- [TASK DIRECTIONS] In the records below, find each line containing the word "code" and copy it.
++++++++++++++++++++
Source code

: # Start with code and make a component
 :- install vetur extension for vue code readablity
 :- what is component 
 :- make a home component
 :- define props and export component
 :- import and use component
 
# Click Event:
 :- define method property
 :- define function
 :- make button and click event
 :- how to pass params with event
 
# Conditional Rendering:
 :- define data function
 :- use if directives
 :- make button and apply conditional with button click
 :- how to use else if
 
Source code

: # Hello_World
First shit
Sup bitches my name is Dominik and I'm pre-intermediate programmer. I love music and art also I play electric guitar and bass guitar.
++++++++++++++++++++
- [ANSWER AREA]
Source code
: # Start with code and make a component
 :- install vetur extension for vue code readablity
Source code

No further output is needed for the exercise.